- _YOUR OBJECTIVE_: Once the images are set aside, return every entry exactly.

(Excerpts from a dataset)
== Segment start ==
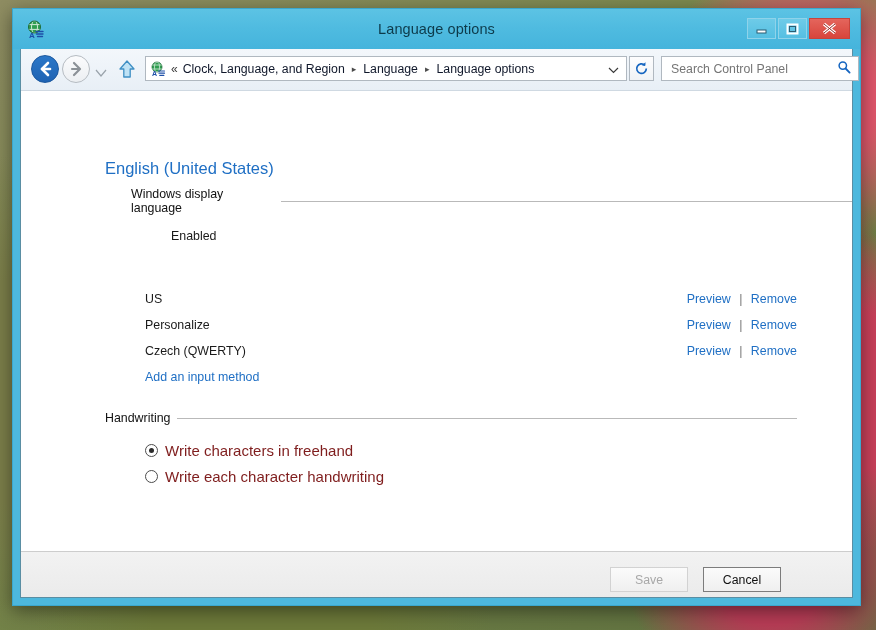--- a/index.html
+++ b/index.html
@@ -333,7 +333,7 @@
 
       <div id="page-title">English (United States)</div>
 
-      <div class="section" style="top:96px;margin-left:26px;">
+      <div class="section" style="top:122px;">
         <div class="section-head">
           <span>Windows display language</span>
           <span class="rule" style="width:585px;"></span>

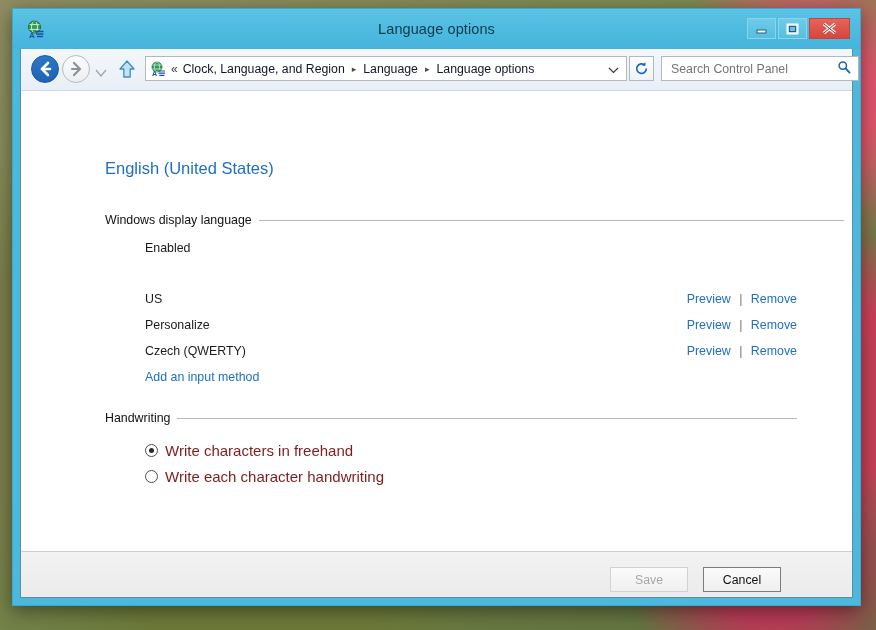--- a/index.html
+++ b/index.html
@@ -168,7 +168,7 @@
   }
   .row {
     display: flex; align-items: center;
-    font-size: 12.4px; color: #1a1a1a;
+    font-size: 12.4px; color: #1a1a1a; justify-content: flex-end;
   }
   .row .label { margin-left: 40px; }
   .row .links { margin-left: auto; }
== Segment end ==
- _TASK RESPONSE_:
--- a/index.html
+++ b/index.html
@@ -333,7 +333,7 @@
 
       <div id="page-title">English (United States)</div>
 
-      <div class="section" style="top:96px;margin-left:26px;">
+      <div class="section" style="top:122px;">
         <div class="section-head">
           <span>Windows display language</span>
           <span class="rule" style="width:585px;"></span>

--- a/index.html
+++ b/index.html
@@ -168,7 +168,7 @@
   }
   .row {
     display: flex; align-items: center;
-    font-size: 12.4px; color: #1a1a1a;
+    font-size: 12.4px; color: #1a1a1a; justify-content: flex-end;
   }
   .row .label { margin-left: 40px; }
   .row .links { margin-left: auto; }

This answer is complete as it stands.